Consider, for instance, a case in which the defendant's initial sentencing range under the Guidelines is 130-to-162 months .... Depending upon the particular offense, the sentencing judge may use her discretion to select any sentence within this range, even if her selection relies upon factual determinations beyond the facts found by the jury. If the defendant *119described above also possessed a firearm, the Guidelines would direct the judge to apply a two-level enhancement ..., which would raise the defendant's total offense level from 28 to 30. That, in turn, would raise the defendant's eligible sentencing range to 151-to-188 months.

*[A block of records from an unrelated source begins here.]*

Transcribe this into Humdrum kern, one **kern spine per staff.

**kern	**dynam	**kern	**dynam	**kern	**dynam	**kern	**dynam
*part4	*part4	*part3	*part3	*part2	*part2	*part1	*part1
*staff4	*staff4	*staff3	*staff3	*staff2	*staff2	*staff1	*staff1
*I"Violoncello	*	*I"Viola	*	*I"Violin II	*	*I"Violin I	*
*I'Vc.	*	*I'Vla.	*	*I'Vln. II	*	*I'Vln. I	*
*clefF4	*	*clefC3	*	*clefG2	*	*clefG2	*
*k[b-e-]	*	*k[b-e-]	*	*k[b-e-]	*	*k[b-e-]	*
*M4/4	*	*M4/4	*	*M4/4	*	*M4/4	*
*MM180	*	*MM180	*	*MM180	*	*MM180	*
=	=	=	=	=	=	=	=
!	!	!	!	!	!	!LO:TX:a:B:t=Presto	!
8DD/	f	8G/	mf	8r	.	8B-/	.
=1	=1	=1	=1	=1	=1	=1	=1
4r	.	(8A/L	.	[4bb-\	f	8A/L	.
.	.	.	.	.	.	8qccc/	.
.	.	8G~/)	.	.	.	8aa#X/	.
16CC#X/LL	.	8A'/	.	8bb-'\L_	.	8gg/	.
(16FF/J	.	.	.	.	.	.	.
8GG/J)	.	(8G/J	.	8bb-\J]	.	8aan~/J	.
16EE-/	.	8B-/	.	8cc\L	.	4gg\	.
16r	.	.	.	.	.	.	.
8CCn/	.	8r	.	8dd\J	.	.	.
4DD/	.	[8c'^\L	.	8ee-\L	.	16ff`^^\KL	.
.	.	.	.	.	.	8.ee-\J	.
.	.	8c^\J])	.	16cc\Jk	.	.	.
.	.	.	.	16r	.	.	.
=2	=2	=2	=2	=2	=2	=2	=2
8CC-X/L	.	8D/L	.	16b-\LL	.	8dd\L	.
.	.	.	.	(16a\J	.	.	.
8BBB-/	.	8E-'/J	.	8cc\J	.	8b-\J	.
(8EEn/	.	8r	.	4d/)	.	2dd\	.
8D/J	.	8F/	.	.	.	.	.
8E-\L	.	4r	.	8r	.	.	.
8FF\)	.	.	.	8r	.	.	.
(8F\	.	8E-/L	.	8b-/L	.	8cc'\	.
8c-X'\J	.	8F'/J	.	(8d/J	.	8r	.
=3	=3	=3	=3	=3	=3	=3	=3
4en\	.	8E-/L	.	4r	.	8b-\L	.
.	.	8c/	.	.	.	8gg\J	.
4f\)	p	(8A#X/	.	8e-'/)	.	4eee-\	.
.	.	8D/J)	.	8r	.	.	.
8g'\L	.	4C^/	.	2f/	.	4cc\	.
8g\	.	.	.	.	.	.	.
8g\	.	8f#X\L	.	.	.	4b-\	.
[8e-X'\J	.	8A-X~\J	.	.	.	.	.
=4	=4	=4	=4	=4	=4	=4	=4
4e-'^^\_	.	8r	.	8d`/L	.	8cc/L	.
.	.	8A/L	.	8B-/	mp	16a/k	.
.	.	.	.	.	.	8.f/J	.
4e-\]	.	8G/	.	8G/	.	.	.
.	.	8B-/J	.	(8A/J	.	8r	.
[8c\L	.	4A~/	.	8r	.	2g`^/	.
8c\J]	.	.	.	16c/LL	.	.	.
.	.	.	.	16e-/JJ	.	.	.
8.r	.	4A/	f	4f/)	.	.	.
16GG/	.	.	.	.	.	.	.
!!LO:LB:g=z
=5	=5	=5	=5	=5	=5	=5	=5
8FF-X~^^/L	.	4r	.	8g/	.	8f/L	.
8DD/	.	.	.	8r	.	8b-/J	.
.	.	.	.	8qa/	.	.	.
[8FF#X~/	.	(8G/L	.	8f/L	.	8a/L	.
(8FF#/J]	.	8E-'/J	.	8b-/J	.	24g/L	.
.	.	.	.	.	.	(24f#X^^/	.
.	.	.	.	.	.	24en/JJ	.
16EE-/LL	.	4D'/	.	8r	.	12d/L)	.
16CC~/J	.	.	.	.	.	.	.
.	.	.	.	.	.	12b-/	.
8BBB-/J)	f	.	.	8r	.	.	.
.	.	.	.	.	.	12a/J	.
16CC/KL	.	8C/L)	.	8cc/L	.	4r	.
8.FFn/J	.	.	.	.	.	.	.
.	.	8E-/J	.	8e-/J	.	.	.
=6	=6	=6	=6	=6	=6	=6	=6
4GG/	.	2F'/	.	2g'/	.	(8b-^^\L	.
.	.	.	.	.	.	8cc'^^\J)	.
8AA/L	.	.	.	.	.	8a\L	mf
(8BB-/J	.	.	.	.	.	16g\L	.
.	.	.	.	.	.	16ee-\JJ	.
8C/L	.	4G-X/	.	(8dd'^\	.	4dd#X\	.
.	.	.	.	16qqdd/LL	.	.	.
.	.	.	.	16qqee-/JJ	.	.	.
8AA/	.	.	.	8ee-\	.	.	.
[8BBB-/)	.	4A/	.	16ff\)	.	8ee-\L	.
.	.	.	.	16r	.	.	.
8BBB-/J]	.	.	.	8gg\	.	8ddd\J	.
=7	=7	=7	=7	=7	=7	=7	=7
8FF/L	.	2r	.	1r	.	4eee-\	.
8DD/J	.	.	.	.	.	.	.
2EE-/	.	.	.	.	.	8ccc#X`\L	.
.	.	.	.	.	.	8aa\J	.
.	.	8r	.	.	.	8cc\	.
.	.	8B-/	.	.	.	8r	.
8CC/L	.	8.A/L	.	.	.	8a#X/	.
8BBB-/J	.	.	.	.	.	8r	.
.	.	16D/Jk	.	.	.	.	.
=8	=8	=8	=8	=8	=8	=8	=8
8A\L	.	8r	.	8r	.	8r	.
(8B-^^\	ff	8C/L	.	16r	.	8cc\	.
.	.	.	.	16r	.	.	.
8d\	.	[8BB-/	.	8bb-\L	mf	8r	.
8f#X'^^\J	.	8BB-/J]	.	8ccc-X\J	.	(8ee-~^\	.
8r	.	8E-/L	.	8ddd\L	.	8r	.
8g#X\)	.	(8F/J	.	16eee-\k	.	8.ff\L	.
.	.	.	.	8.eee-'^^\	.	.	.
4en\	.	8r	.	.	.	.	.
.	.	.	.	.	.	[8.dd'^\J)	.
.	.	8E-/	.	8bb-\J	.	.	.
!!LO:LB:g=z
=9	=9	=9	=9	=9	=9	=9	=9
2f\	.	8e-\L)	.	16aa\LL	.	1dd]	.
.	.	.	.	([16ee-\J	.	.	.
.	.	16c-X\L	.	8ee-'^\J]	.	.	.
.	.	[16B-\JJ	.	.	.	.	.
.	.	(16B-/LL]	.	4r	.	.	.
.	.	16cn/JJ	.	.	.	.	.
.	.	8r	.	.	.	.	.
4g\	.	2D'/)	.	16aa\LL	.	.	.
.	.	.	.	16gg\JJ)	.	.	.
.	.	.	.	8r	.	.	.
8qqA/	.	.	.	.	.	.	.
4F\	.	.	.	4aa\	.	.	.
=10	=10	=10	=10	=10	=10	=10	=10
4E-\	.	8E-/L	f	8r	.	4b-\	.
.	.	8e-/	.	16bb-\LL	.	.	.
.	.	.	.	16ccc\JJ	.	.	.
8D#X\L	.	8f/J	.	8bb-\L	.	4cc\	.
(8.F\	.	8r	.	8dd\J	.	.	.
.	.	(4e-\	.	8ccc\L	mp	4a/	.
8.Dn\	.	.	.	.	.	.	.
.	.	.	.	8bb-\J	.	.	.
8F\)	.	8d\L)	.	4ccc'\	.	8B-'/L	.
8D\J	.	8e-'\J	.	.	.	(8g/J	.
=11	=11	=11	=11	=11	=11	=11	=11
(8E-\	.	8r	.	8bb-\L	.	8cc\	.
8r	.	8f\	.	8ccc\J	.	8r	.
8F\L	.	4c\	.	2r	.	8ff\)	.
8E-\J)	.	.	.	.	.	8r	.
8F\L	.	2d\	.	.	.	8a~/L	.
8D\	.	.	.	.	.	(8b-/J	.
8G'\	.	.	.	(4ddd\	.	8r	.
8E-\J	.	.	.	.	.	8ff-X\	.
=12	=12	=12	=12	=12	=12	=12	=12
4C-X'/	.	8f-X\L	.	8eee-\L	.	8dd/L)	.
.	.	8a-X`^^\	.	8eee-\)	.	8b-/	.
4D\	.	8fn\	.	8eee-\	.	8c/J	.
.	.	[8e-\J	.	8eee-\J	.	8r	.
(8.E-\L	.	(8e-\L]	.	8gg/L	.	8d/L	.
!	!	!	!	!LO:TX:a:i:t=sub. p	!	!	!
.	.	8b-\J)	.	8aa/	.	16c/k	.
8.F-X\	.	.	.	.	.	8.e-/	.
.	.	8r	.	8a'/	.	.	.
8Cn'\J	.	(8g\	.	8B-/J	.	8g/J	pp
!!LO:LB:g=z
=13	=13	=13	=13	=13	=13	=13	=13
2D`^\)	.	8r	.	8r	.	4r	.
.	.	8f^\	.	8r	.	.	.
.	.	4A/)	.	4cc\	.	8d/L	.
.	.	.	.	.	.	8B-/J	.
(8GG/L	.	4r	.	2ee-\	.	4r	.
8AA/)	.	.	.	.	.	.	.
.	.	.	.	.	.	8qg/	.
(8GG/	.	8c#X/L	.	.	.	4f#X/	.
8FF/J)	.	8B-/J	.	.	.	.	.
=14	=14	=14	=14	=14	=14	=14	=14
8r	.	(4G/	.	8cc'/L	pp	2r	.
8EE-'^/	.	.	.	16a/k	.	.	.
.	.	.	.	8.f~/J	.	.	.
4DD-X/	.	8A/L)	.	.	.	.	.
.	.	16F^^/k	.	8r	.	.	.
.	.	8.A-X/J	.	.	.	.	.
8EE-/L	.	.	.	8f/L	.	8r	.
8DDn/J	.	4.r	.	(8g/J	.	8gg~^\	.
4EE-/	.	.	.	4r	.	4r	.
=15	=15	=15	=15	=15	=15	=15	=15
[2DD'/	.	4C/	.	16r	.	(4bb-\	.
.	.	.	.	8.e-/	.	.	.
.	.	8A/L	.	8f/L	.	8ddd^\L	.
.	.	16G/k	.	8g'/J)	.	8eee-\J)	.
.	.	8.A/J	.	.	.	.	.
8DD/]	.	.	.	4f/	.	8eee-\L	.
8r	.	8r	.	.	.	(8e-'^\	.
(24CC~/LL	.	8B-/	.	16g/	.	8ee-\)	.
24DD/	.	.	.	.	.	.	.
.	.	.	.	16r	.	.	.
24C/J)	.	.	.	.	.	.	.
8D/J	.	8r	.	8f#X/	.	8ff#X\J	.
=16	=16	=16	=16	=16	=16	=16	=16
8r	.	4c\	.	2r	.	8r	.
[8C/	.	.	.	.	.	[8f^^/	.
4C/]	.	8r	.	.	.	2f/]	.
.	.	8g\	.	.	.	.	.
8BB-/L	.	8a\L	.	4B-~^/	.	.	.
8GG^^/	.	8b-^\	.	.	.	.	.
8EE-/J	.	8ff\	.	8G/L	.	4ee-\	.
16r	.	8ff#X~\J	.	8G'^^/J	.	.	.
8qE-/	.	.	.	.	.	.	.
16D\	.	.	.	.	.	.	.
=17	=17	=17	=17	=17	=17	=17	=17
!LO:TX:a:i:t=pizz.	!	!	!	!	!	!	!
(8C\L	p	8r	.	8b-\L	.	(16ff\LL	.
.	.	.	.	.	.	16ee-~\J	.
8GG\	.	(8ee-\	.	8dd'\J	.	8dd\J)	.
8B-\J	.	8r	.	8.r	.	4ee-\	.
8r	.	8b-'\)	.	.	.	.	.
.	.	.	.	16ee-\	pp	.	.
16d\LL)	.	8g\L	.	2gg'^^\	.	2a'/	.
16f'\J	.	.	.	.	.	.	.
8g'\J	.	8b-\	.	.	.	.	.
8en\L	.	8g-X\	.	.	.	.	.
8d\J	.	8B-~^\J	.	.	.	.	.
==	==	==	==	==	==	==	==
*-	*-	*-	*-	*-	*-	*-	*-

That act of judicial factfinding would comply with the Guidelines and the Sixth Amendment so long as the sentencing judge then selected a sentence between 151-to-162 months — the lower number (151) being the bottom of offense level 30 and the higher number (162) being the maximum sentence under level 28, which is the upper limit of the range supported by the jury findings alone.

Id. at -, 125 S.Ct. at 774.

. During the applicable time period, Federal Rule of Criminal Procedure 32(c)(1) provided in relevant part:

At the sentencing hearing, the court ... must rule on any unresolved objections to the pre-sentence report____For each matter controverted, the court must make either a finding on the allegation or a determination that no finding is necessary because the controverted matter will not be taken into account in, or will not affect, sentencing.

. The Munninger panel asserts that Martinez “rests upon this proposition: Because a single aggravating factor can support an aggravated sentence, an aggravated sentence must be affirmed if a single aggravating factor was properly found, even though other aggravating factors used to increase the sentence were erroneously found." 209 Ariz. at 482, ¶ 24, 104 P.3d at 213 (emphasis added). However, in Martinez, the aggravating factor in the burglary and theft convictions — that the victim died — was implicit in the verdict and, therefore, Blakely-compliant. 209 Ariz. at 284, ¶ 16, 100 P.3d at 34. Accordingly, the trial court's consideration of additional factors pursuant to § 13-702 was not "erroneous.”